----- QUOTED TEXT -----

Suppose you are a business analyst tasked with designing an electronic records management system. Your mission is to define business and stakeholder requirements and to find ways to bring together the policies, terminology, processes, technologies and users that are unique to your company into a sustainable system for life-cycle records control.
This workshop explores how the long-established discipline of business analysis can help organizations design and implement "rules and tools" for effective recordkeeping systems.
In 2002, the International Standard for Records and Information Management (ISO 15489) introduced a methodology for the development of business classification schemes and retention schedules. This methodology, known as DIRKS (Designing and Implementing Recordkeeping Systems) evolved out of the Australian standard for records management AS4390 (1996).
DIRKS is a strategic approach to the management of business information that is based on traditional system design methodologies. These methodologies have been adapted for the records management environment and offer a step-by-step analysis of organizational facets - structure, environment, stakeholders, processes, inputs and outputs.

-----

## INSTRUCTIONS
- a) In two sentences, summarize the workshop description on designing recordkeeping systems.
- b) Resume the workshop description on designing recordkeeping systems, picking up right after its final sentence.

----- ENTRIES PROVIDED -----

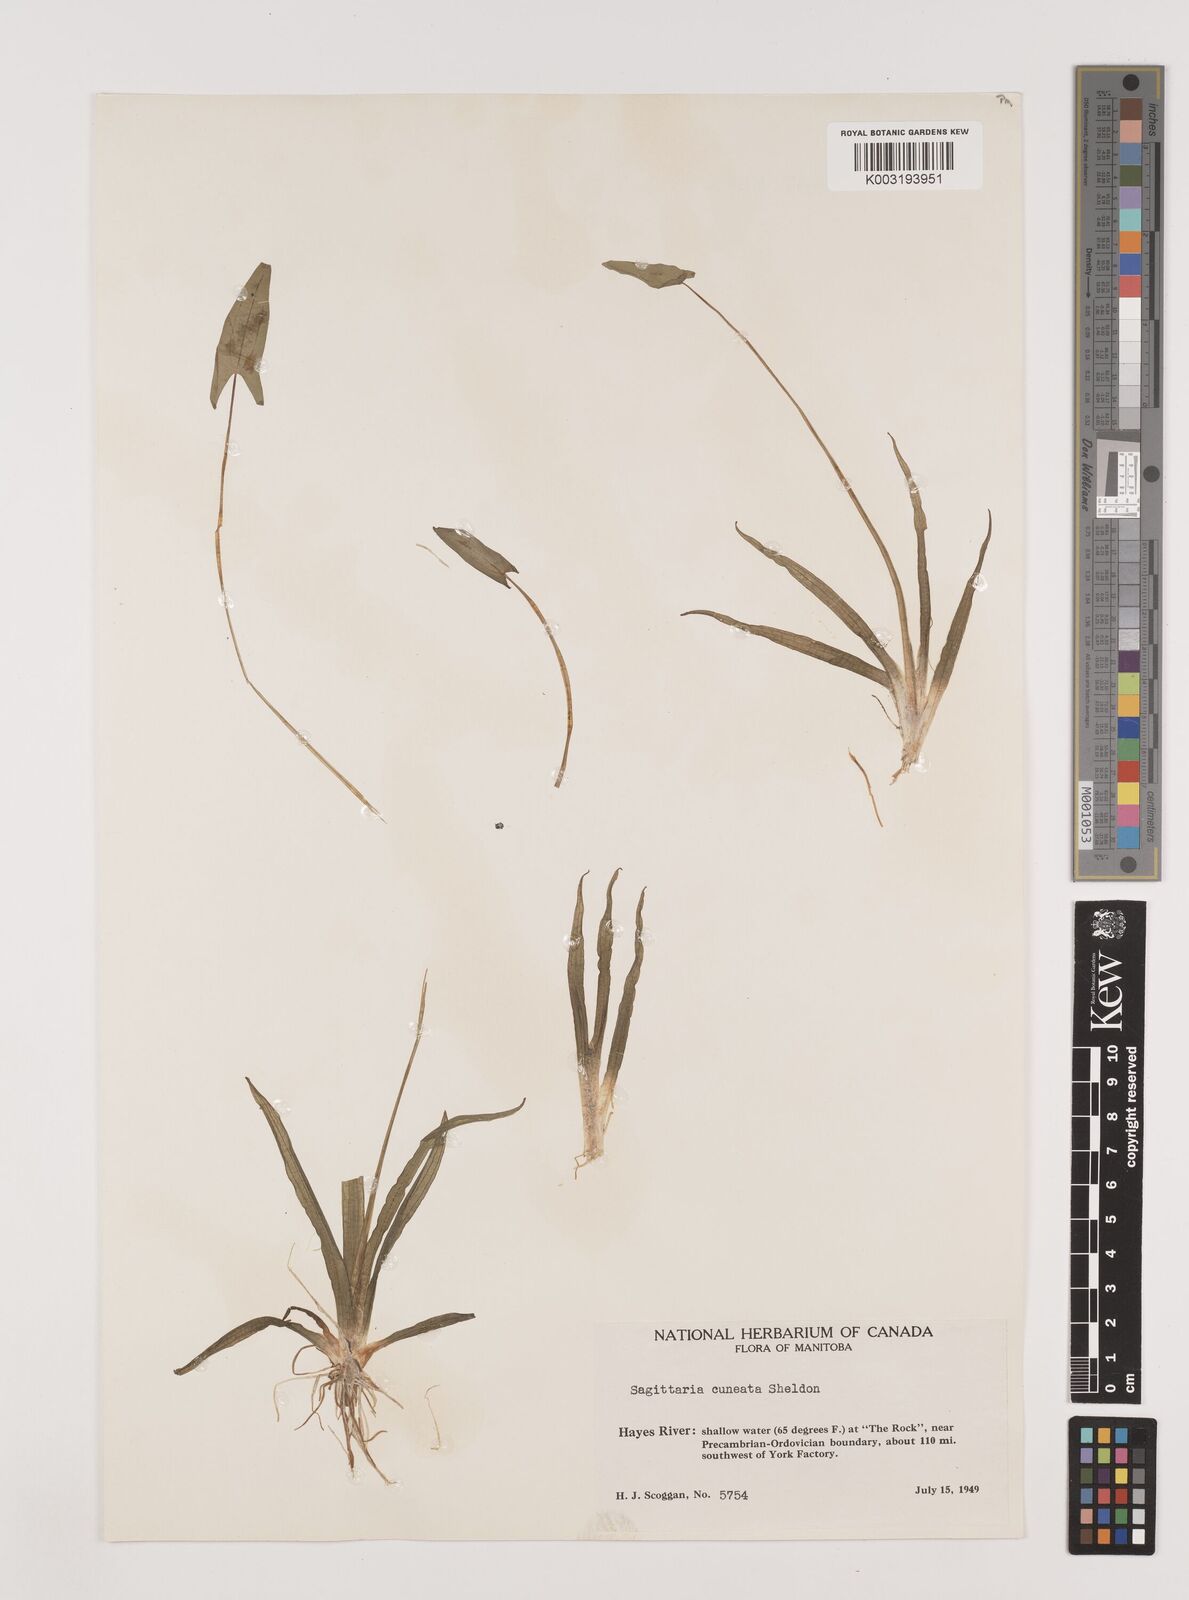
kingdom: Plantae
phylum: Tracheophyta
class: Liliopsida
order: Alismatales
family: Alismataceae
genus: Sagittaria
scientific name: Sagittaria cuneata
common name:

-----

## FINAL ANSWERS
- a) The workshop examines how business analysis can help organizations design and implement the "rules and tools" of effective recordkeeping systems, starting from the case of an analyst who must define business and stakeholder requirements for a sustainable system of life-cycle records control. It presents DIRKS, a methodology introduced by ISO 15489 in 2002 and derived from the Australian standard AS4390, which adapts traditional system design methodologies into a step-by-step analysis of an organization's structure, environment, stakeholders, processes, inputs and outputs.

- b)
Through a series of interactive exercises and case studies, this workshop will explore the DIRKS methodology and its key output - the Business Classification Scheme (BCS). Classification schemes serve as the principal interface between humans (record creators, receivers and users) and the recordkeeping systems used to capture and retrieve records. When done right, the BCS is easy for users to follow since it describes concepts and relationships with which they are already familiar in their daily work.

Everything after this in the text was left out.